-- SOURCE DATA start --

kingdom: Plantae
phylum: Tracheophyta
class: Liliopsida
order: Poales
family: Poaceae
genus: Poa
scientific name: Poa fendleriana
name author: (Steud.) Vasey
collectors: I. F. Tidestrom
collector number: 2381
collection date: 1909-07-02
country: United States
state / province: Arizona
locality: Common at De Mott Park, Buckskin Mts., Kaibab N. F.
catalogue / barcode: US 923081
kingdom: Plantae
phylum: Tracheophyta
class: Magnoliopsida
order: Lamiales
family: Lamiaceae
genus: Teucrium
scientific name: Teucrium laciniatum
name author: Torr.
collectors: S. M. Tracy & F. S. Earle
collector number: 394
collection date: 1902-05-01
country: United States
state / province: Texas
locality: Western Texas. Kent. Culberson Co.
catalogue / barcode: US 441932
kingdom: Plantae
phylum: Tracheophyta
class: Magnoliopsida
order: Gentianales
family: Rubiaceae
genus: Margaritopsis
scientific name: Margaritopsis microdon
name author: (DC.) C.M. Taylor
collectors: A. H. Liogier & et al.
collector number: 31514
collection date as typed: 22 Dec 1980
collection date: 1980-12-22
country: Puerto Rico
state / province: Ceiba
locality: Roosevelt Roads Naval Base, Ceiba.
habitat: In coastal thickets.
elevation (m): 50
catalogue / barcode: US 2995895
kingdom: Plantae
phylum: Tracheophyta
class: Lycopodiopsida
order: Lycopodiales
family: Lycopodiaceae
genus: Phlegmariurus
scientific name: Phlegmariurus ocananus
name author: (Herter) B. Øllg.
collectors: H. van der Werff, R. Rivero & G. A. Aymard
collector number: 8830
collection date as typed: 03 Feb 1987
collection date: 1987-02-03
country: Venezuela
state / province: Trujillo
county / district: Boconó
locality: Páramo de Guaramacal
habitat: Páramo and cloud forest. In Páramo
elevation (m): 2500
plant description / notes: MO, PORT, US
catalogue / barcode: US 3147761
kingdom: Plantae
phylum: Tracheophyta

-- SOURCE DATA end --

Please copy the data above word for word, starting at the line containing "class: Liliopsida" and ending after the line containing "collection date: 1987-02-03".

class: Liliopsida
order: Poales
family: Poaceae
genus: Poa
scientific name: Poa fendleriana
name author: (Steud.) Vasey
collectors: I. F. Tidestrom
collector number: 2381
collection date: 1909-07-02
country: United States
state / province: Arizona
locality: Common at De Mott Park, Buckskin Mts., Kaibab N. F.
catalogue / barcode: US 923081
kingdom: Plantae
phylum: Tracheophyta
class: Magnoliopsida
order: Lamiales
family: Lamiaceae
genus: Teucrium
scientific name: Teucrium laciniatum
name author: Torr.
collectors: S. M. Tracy & F. S. Earle
collector number: 394
collection date: 1902-05-01
country: United States
state / province: Texas
locality: Western Texas. Kent. Culberson Co.
catalogue / barcode: US 441932
kingdom: Plantae
phylum: Tracheophyta
class: Magnoliopsida
order: Gentianales
family: Rubiaceae
genus: Margaritopsis
scientific name: Margaritopsis microdon
name author: (DC.) C.M. Taylor
collectors: A. H. Liogier & et al.
collector number: 31514
collection date as typed: 22 Dec 1980
collection date: 1980-12-22
country: Puerto Rico
state / province: Ceiba
locality: Roosevelt Roads Naval Base, Ceiba.
habitat: In coastal thickets.
elevation (m): 50
catalogue / barcode: US 2995895
kingdom: Plantae
phylum: Tracheophyta
class: Lycopodiopsida
order: Lycopodiales
family: Lycopodiaceae
genus: Phlegmariurus
scientific name: Phlegmariurus ocananus
name author: (Herter) B. Øllg.
collectors: H. van der Werff, R. Rivero & G. A. Aymard
collector number: 8830
collection date as typed: 03 Feb 1987
collection date: 1987-02-03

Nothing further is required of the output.